Ivan Potrč (January 1, 1913 – June 12, 1993) was a Slovene writer and playwright.

==Biography==
Ivan Potrč was born on January 1, 1913, in a poor peasant family in Štuki near Ptuj, in what was then the Duchy of Styria in the Austro-Hungarian Empire. As a teenager living in difficult social circumstances and in the time of the rise of German nationalism, which was seen a threat to the northern regions of the Kingdom of Yugoslavia, he became an enthusiastic communist. Due to his political activities he was sentenced to eleven months of prison and excluded from the high school even before he passed his final exit exam. From 1938 to 1941, he was employed as a journalist at the national liberal daily newspaper Večernik in Maribor. In 1941, after the Nazis invaded Yugoslavia and annexed northern Slovenia to the German Reich, Portč was interned at the Mauthausen concentration camp, from where he returned in 1943 and joined the Yugoslav Partisans. During and after World War II he worked as editor and journalist for the newspapers Domovina, Borba, and Ljudska pravica.
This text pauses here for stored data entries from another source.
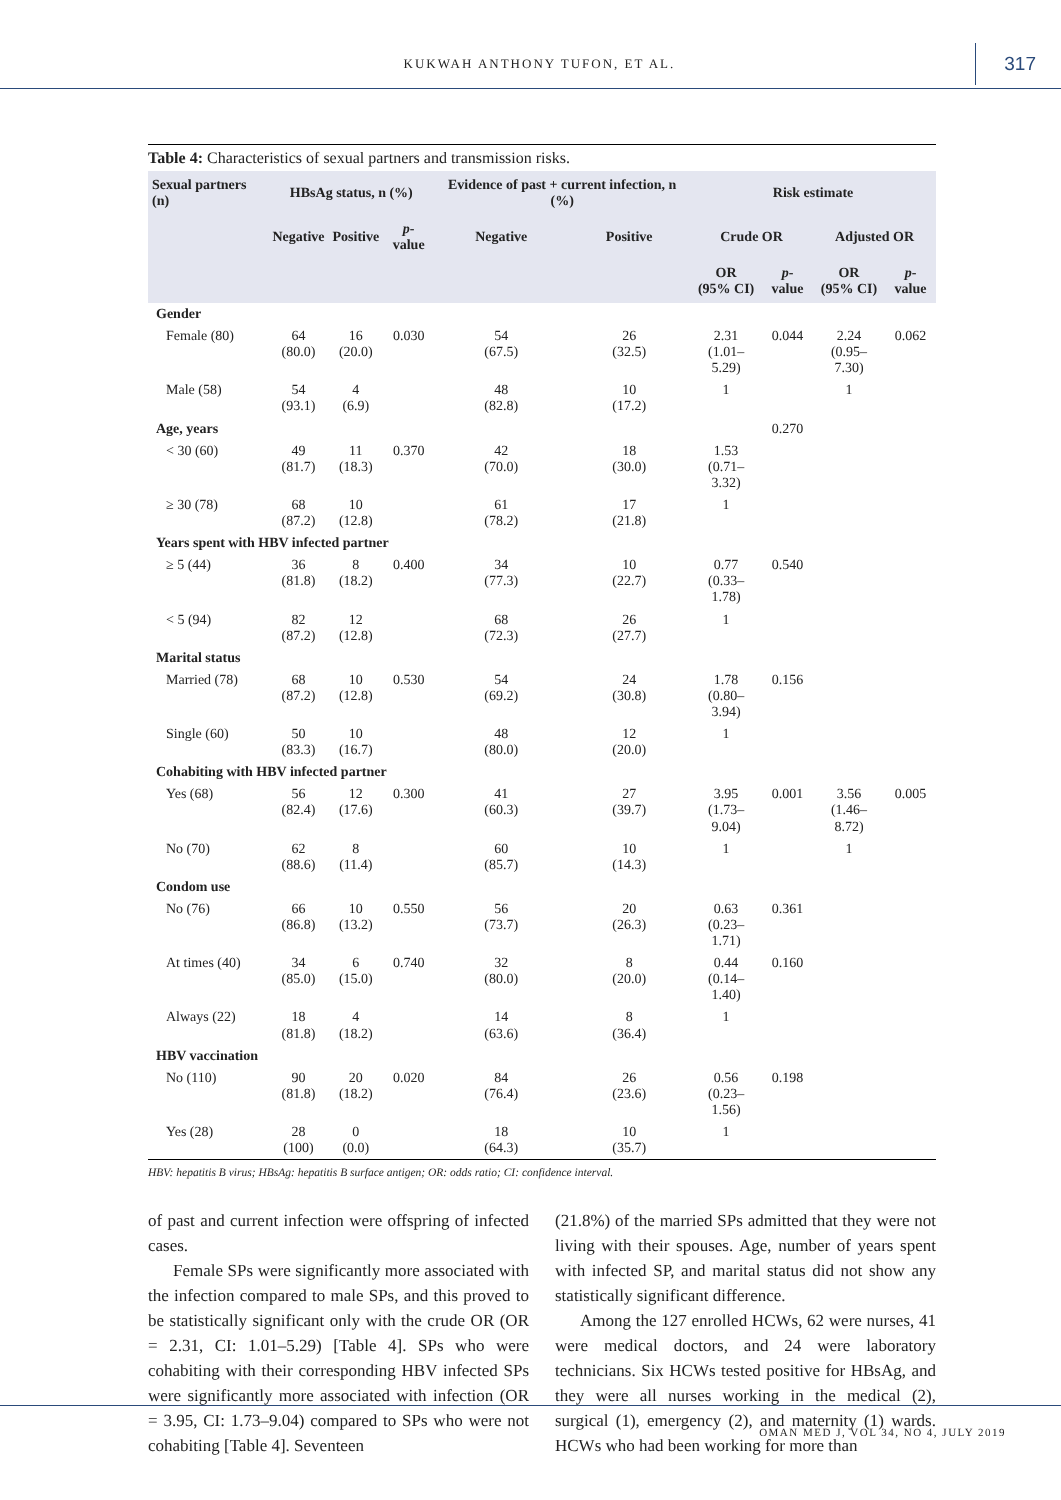KUKWAH ANTHONY TUFON, ET AL. 317
Table 4: Characteristics of sexual partners and transmission risks.
| Sexual partners (n) | HBsAg status, n (%) | | | Evidence of past + current infection, n (%) | | Risk estimate | | | |
| --- | --- | --- | --- | --- | --- | --- | --- | --- | --- |
| | Negative | Positive | p -value | Negative | Positive | Crude OR | | Adjusted OR | |
| | | | | | | OR (95% CI) | p -value | OR (95% CI) | p -value |
| Gender | | | | | | | | | |
| Female (80) | 64 (80.0) | 16 (20.0) | 0.030 | 54 (67.5) | 26 (32.5) | 2.31 (1.01–5.29) | 0.044 | 2.24 (0.95–7.30) | 0.062 |
| Male (58) | 54 (93.1) | 4 (6.9) | | 48 (82.8) | 10 (17.2) | 1 | | 1 | |
| Age, years | | | | | | | 0.270 | | |
| < 30 (60) | 49 (81.7) | 11 (18.3) | 0.370 | 42 (70.0) | 18 (30.0) | 1.53 (0.71–3.32) | | | |
| ≥ 30 (78) | 68 (87.2) | 10 (12.8) | | 61 (78.2) | 17 (21.8) | 1 | | | |
| Years spent with HBV infected partner | | | | | | | | | |
| ≥ 5 (44) | 36 (81.8) | 8 (18.2) | 0.400 | 34 (77.3) | 10 (22.7) | 0.77 (0.33–1.78) | 0.540 | | |
| < 5 (94) | 82 (87.2) | 12 (12.8) | | 68 (72.3) | 26 (27.7) | 1 | | | |
| Marital status | | | | | | | | | |
| Married (78) | 68 (87.2) | 10 (12.8) | 0.530 | 54 (69.2) | 24 (30.8) | 1.78 (0.80–3.94) | 0.156 | | |
| Single (60) | 50 (83.3) | 10 (16.7) | | 48 (80.0) | 12 (20.0) | 1 | | | |
| Cohabiting with HBV infected partner | | | | | | | | | |
| Yes (68) | 56 (82.4) | 12 (17.6) | 0.300 | 41 (60.3) | 27 (39.7) | 3.95 (1.73–9.04) | 0.001 | 3.56 (1.46–8.72) | 0.005 |
| No (70) | 62 (88.6) | 8 (11.4) | | 60 (85.7) | 10 (14.3) | 1 | | 1 | |
| Condom use | | | | | | | | | |
| No (76) | 66 (86.8) | 10 (13.2) | 0.550 | 56 (73.7) | 20 (26.3) | 0.63 (0.23–1.71) | 0.361 | | |
| At times (40) | 34 (85.0) | 6 (15.0) | 0.740 | 32 (80.0) | 8 (20.0) | 0.44 (0.14–1.40) | 0.160 | | |
| Always (22) | 18 (81.8) | 4 (18.2) | | 14 (63.6) | 8 (36.4) | 1 | | | |
| HBV vaccination | | | | | | | | | |
| No (110) | 90 (81.8) | 20 (18.2) | 0.020 | 84 (76.4) | 26 (23.6) | 0.56 (0.23–1.56) | 0.198 | | |
| Yes (28) | 28 (100) | 0 (0.0) | | 18 (64.3) | 10 (35.7) | 1 | | | |
HBV: hepatitis B virus; HBsAg: hepatitis B surface antigen; OR: odds ratio; CI: confidence interval.
of past and current infection were offspring of infected cases.
Female SPs were significantly more associated with the infection compared to male SPs, and this proved to be statistically significant only with the crude OR (OR = 2.31, CI: 1.01–5.29) [Table 4]. SPs who were cohabiting with their corresponding HBV infected SPs were significantly more associated with infection (OR = 3.95, CI: 1.73–9.04) compared to SPs who were not cohabiting [Table 4]. Seventeen
(21.8%) of the married SPs admitted that they were not living with their spouses. Age, number of years spent with infected SP, and marital status did not show any statistically significant difference.
Among the 127 enrolled HCWs, 62 were nurses, 41 were medical doctors, and 24 were laboratory technicians. Six HCWs tested positive for HBsAg, and they were all nurses working in the medical (2), surgical (1), emergency (2), and maternity (1) wards. HCWs who had been working for more than
OMAN MED J, VOL 34, NO 4, JULY 2019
In 1947, he became the main editor and later the director of the Mladinska knjiga publishing company.

==Work==
Ivan Potrč was the pioneer of social realism in the northeastern Slovenia. He was influenced by his social environment and his avant-garde political ideas to which he remained faithful all his life. His most influential works were the drama trilogy depicting the disintegration and the downfall of Krefels, a landowner family, and the novel Na kmetih (The Land and the Flesh), which has been translated to numerous languages.

For his work, Potrč received two Prešeren Awards. In 1947, he was awarded for his play Kreflova kmetija (The Krefel Farm), and in 1955, for his novel Na kmetih. From 1977 until 1983, he was an associate member of the Slovenian Academy of Sciences and Arts, and from 1983 until his death a full member of the academy.

He was married to the author Branka Jurca. Their daughter Marjetica Potrč is an artist and architect.